Ağzımı açmadığımda bir kez daha vurup sonrasında savurarak bıraktı. "Dilini mi kestim? Niye konuşmuyorsun?"

Kaşlarım çok az çatılırken herhangi bir şeye dikkatimi vermeye çalışıyordum çünkü canım o kadar acıyordu ki gözlerim kayıyordu. Bunun yanında bir de başım dönüyor, yatıyor olmasam düşecek gibi hissediyorum.

Bir kez daha yutkunduğumda, güldü. "Kesmeli miyim? Hem konuşmaman için mantıklı bir sebebin olur."

Gözlerim açılırken konuşmak istedim ama o ben bir şey demeden başka bir bıçağı eline almıştı bile. Ona nefretle bakarken çırpınmaya çalıştım ama yaralarımın taze oluşu, kanların süzülmesi ile kendini belli ederken aniden duyduğum acı ile tısladım.

Benim çırpınışlarımı umursamadan çenemi kavradığında, dişlerimi sıkarak kapattım. O başımı sağa sola sallayarak ağzımı aralamaya çalıştığında, duyduğum heyecan ve dehşetle ne yapacağımı bilemedim. Ellerim ve ayaklarım zaten kelepçeliydi ve kıpırdamak yeterince zorken bütün uzuvlarım yaralarla kaplıydı.

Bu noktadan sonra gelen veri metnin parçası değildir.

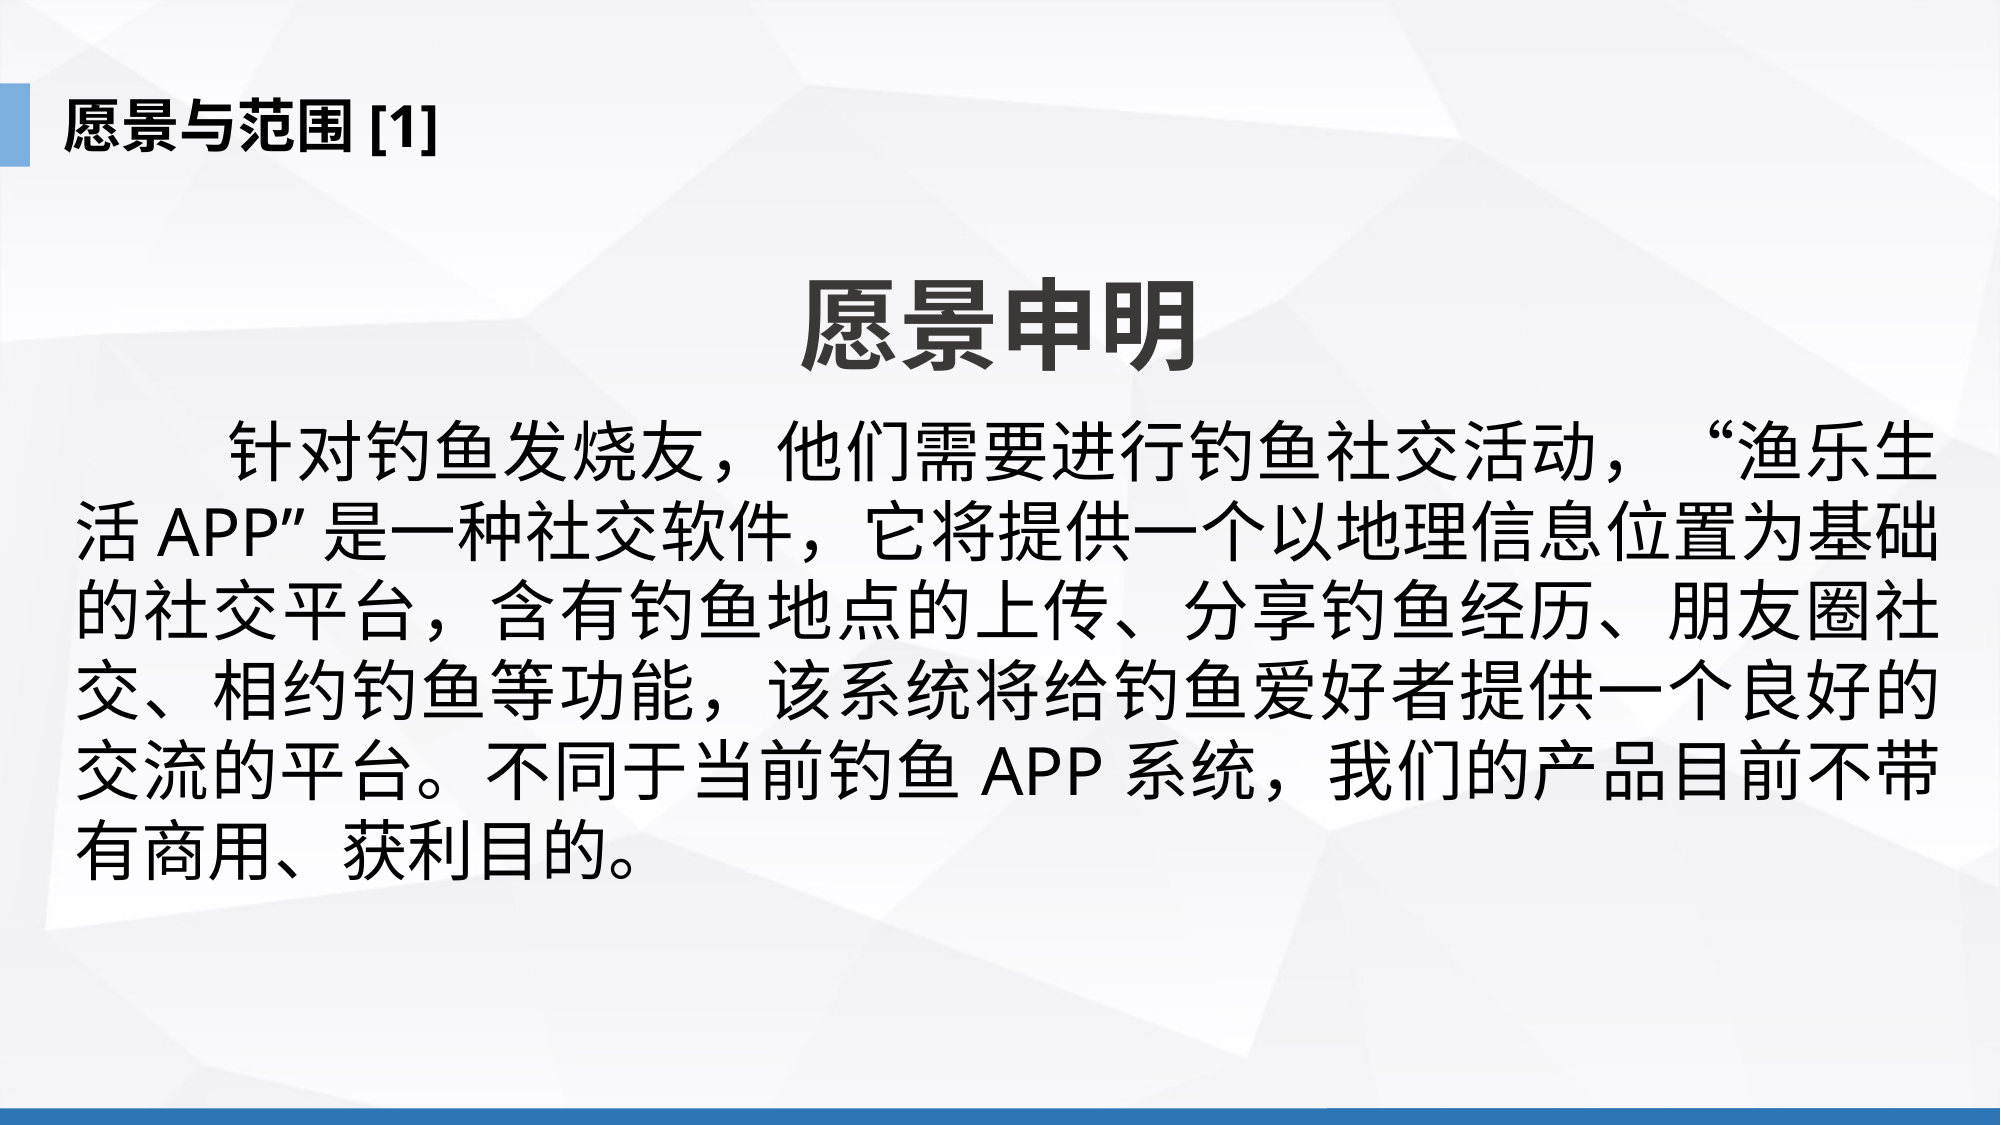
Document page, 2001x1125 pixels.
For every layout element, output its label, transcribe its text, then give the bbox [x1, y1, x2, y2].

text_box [0, 1108, 2000, 1125]
text_box 愿景申明 [785, 255, 1215, 391]
text_box [0, 82, 31, 168]
picture [0, 0, 2001, 1125]
text_box 针对钓鱼发烧友，他们需要进行钓鱼社交活动，“渔乐生活APP”是一种社交软件，它将提供一个以地理信息位置为基础的社交平台，含有钓鱼地点的上传、分享钓鱼经历、朋友圈社交、相约钓鱼等功能，该系统将给钓鱼爱好者提供一个良好的交流的平台。不同于当前钓鱼APP系统，我们的产品目前不带有商用、获利目的。 [59, 401, 1957, 897]
text_box 愿景与范围[1] [48, 81, 489, 167]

Bu da yetmezmiş gibi bu şerefsiz beni tutuyordu. "Bırak lan beni!"

Konuştuğum için gözleri parıldasa da çenemi bırakmamıştı. "Demek konuşabiliyorsun, değil mi?"

Ne yapmalıyım bilmiyorum. Tek bildiğim, bu adam; manyak bir ruh hastası!

Tekrar cevap vermediğimde, kaşları çok az çatıldı. Parmaklarını bastırıp yanaklarımı dişlerime bastırdığında, acısıyla tısladım. Şerefsiz!

"Bana cevap vermeyeceksen boşuna bulundurma."

Aniden kirli, iğrenç parmaklarıyla dudaklarımı araladığında, bıçağı da dişlerimin arasına yerleştirmeyi planlıyordu. Direnmek istiyordum ama başımı hareket ettirmiyordum.

Bıçağı dişlerimin arasına yerleştirdiği sırada, birden gelen sesle soluna baktı. Kapı açılmıştı. İçeri giren kişiyi tanımıyordum ama bizi gördüğü gibi kocaman açılmış gözlerle bakmıştı. "Ağam!" Diye bağırdı, aniden. Sonrasında da bize koşmuş ve adamı üstümden almıştı.